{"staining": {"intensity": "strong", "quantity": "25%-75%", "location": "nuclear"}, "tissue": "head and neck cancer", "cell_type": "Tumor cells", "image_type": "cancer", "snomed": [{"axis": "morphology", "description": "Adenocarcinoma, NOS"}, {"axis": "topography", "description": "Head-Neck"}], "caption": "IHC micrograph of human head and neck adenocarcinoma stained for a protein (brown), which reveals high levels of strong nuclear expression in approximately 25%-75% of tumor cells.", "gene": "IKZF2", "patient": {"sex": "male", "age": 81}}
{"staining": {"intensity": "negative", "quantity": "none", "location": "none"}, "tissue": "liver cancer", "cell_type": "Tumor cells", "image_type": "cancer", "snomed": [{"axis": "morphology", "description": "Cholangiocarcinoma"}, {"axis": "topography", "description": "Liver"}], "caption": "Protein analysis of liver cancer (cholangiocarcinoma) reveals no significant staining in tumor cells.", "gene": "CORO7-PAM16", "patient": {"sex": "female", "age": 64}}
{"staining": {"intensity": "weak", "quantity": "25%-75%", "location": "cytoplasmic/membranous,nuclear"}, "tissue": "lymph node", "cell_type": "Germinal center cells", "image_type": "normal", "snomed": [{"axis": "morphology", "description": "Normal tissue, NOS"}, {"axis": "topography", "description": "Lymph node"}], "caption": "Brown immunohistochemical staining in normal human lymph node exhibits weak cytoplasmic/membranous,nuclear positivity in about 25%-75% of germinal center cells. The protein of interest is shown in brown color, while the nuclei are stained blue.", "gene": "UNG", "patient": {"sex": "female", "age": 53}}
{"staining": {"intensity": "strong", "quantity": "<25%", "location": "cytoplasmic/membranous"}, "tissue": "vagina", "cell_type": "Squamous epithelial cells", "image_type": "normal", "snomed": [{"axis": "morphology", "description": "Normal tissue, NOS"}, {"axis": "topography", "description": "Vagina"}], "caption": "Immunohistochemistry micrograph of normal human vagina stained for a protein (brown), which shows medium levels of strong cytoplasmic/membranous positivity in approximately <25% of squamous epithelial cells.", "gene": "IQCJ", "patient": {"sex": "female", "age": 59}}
----------
== WORK ORDER ==
Reproduce the material in full, keeping every line exactly as given.

== WRITTEN ANSWER ==
{"staining": {"intensity": "strong", "quantity": "25%-75%", "location": "nuclear"}, "tissue": "head and neck cancer", "cell_type": "Tumor cells", "image_type": "cancer", "snomed": [{"axis": "morphology", "description": "Adenocarcinoma, NOS"}, {"axis": "topography", "description": "Head-Neck"}], "caption": "IHC micrograph of human head and neck adenocarcinoma stained for a protein (brown), which reveals high levels of strong nuclear expression in approximately 25%-75% of tumor cells.", "gene": "IKZF2", "patient": {"sex": "male", "age": 81}}
{"staining": {"intensity": "negative", "quantity": "none", "location": "none"}, "tissue": "liver cancer", "cell_type": "Tumor cells", "image_type": "cancer", "snomed": [{"axis": "morphology", "description": "Cholangiocarcinoma"}, {"axis": "topography", "description": "Liver"}], "caption": "Protein analysis of liver cancer (cholangiocarcinoma) reveals no significant staining in tumor cells.", "gene": "CORO7-PAM16", "patient": {"sex": "female", "age": 64}}
{"staining": {"intensity": "weak", "quantity": "25%-75%", "location": "cytoplasmic/membranous,nuclear"}, "tissue": "lymph node", "cell_type": "Germinal center cells", "image_type": "normal", "snomed": [{"axis": "morphology", "description": "Normal tissue, NOS"}, {"axis": "topography", "description": "Lymph node"}], "caption": "Brown immunohistochemical staining in normal human lymph node exhibits weak cytoplasmic/membranous,nuclear positivity in about 25%-75% of germinal center cells. The protein of interest is shown in brown color, while the nuclei are stained blue.", "gene": "UNG", "patient": {"sex": "female", "age": 53}}
{"staining": {"intensity": "strong", "quantity": "<25%", "location": "cytoplasmic/membranous"}, "tissue": "vagina", "cell_type": "Squamous epithelial cells", "image_type": "normal", "snomed": [{"axis": "morphology", "description": "Normal tissue, NOS"}, {"axis": "topography", "description": "Vagina"}], "caption": "Immunohistochemistry micrograph of normal human vagina stained for a protein (brown), which shows medium levels of strong cytoplasmic/membranous positivity in approximately <25% of squamous epithelial cells.", "gene": "IQCJ", "patient": {"sex": "female", "age": 59}}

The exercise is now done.